[start Text segment]

Odessa College is a public junior college in Odessa, Texas. The college serves the people of Ector County and the Permian Basin.  It was established in 1946 and enrolled 8,024 students in Fall 2021 and 7,679 students in Spring 2022 in its university-parallel and occupational/technical courses, and 11,000 students annually in its Basic Education, Continuing Education, and Community Recreation courses.

History
Odessa College was founded in 1946 as Odessa Junior College. The college dropped "Junior" from its name around 1976.

As defined by the Texas Legislature, the official service area of Odessa College is the following:
all of Andrews, Brewster, Crane, Culberson, Jeff Davis, Loving, Presidio, Reeves, Upton, Ward, and Winkler counties, and the Seminole Independent School District, located in Gaines County.  

The Pecos Technical Training Center is an extension of Odessa College, located at 1000 S. Eddy St, Pecos, Texas. It first opened its doors in the summer of 1999.

Odessa Junior College was featured in the Supreme Court case Perry v. Sindermann, 408 U.S. 593 (1972).

In 1999, an Odessa doctor and his wife donated a  building in Pecos to house the new Pecos Technical Training Center of Odessa College. After renovations to the building made possible by an $860,000 Economic Development Administration grant, the center now houses administrative and faculty offices, technical and vocational learning labs and a student lounge. The new center enables Odessa College to improve and expand its long-established extension education program in Pecos.

[end Text segment]

▸ Short exercise 1
Copy everything from the start of the rows down through the line containing "The width and", word for word. Leave the pictures out of your copy.

[start Record excerpts]

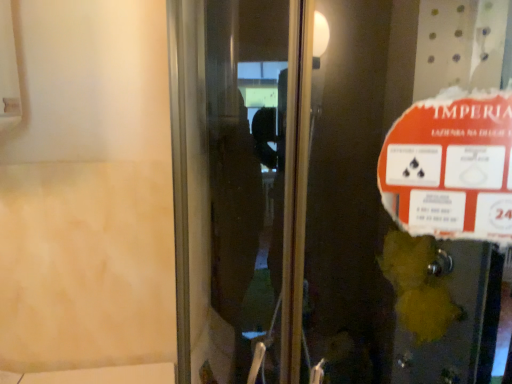
The image size is (512, 384). Describe the element at coordinates (326, 190) in the screenshot. I see `transparent glass elevator door at center` at that location.

Where is `transparent glass elevator door at center`? The width and height of the screenshot is (512, 384). transparent glass elevator door at center is located at coordinates (326, 190).

Image resolution: width=512 pixels, height=384 pixels. Describe the element at coordinates (451, 167) in the screenshot. I see `orange paper sign at upper right` at that location.

Where is `orange paper sign at upper right`? This screenshot has width=512, height=384. orange paper sign at upper right is located at coordinates (451, 167).

The image size is (512, 384). Find the location of `transparent glass elevator door at center`. transparent glass elevator door at center is located at coordinates (326, 190).

Is transparent glass elevator door at center at the left side of orange paper sign at upper right?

[end Record excerpts]

▸ Short exercise 2
Pick up the text about Odessa College after its last sentence and keep writing.

▸ Task response 1
The image size is (512, 384). Describe the element at coordinates (326, 190) in the screenshot. I see `transparent glass elevator door at center` at that location.

Where is `transparent glass elevator door at center`? The width and height of the screenshot is (512, 384). transparent glass elevator door at center is located at coordinates (326, 190).

▸ Task response 2
In 2011, Odessa College, along with Frank Phillips College in Borger, Ranger College in Ranger, and Brazosport College in Lake Jackson were proposed for closure by the State of Texas. The Texas Association of Community Colleges rallied successfully to keep the four institutions open.

Athletics
Odessa College participates in the Western Junior College Athletic Conference Conference of the National Junior College Athletic Association in multiple sports. To date, the Odessa sports programs have won 46 National Junior College Athletic Association titles, making them the most winning program in the association. 11 sports are currently active: Men's and Women's Basketball, Baseball, Softball, Golf, Rodeo, Men's and Women's Cross Country, Dance, Cheerleaders, and Trainers. In 1970 the women's tennis team won the third national collegiate championship of the United States Lawn Tennis Association. In the first annual National Junior College Golf Tournament on June 2–5, 1959, Odessa College almost made a complete sweep of the honors with Jerry Lackey winning the individual championship with a score of 290 while Les Howard and Melvin Chisum took home the 1st place trophy in the team competition. In 1968 Gail Sykes won the national intercollegiate individual women's golf championship.  During the basketball season, Odessa College broadcasts the men's and women's Western Junior College Athletic Conference road games and the home games with Midland College on the radio.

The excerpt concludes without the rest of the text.